**Record excerpts**
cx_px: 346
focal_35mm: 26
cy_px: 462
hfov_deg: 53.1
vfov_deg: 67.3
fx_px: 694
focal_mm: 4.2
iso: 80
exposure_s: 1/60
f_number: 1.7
* * *
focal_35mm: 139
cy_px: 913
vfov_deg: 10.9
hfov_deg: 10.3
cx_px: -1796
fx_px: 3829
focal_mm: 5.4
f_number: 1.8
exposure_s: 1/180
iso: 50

**Exercise aim**
Copy the records above exactly, beginning at the line that contains "hfov_deg: 53.1" and stopping after the line that contains "f_number: 1.7".

**Result for this exercise**
hfov_deg: 53.1
vfov_deg: 67.3
fx_px: 694
focal_mm: 4.2
iso: 80
exposure_s: 1/60
f_number: 1.7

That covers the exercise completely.